The former “Palestinian Affairs Unit (PAU)” has been renamed the “US Office of Palestinian Affairs (OPA)”. Before becoming the PAU, it had been the US consulate in Jerusalem and a focus of Palestinian statehood goals in the city.

Mr Biden's predecessor, Donald Trump, outraged Palestinians — and delighted Israelis — by formally closing the consulate and redesignating it as the PAU within the US embassy that was moved to Jerusalem from Tel Aviv in 2018.

“The OPA operates under the auspices of the US embassy in Jerusalem and reports on substantive matters directly to the Near Eastern Affairs Bureau in the State Department,” a representative for the mission said.

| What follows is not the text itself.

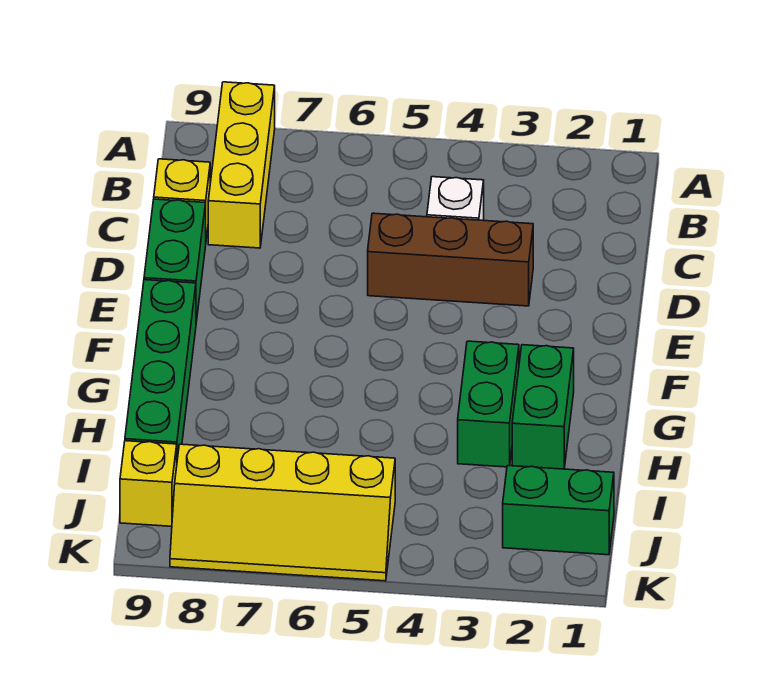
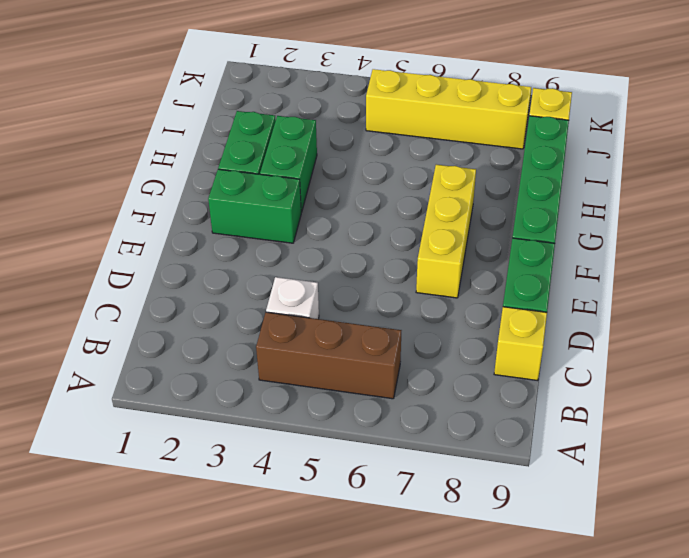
yellow brick A8:C8 level 1 -> yellow brick E7:G7 level 1
brown brick D3:D5 level 1 -> brown brick B4:B6 level 1
green brick J1:J2 level 1 -> green brick F2:F3 level 1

“The name change was done to better align with State Department nomenclature,” the representative said. “The new OPA operating structure is designed to strengthen our diplomatic reporting and public diplomacy engagement.”

Palestinian officials had no immediate comment. They were due on Thursday to host State Department envoy Hady Amr in Ramallah, their seat of government in the occupied West Bank.

Under the Trump-era redesignation, the former consulate's staff and functions remained largely identical, but they were subordinate to the embassy rather than on a strict US-Palestinian bilateral track.

Palestinians want East Jerusalem as the capital of a future state and saw Mr Trump's embassy move as undermining that aspiration. Israel, which captured East Jerusalem in 1967, calls the city its indivisible capital.

The Biden administration has pledged to reopen the consulate, but Israel has said it will not consent to this and proposed that a consulate be opened in Ramallah instead.

Israel's Foreign Ministry declined to comment on Thursday's redesignation of the Jerusalem mission.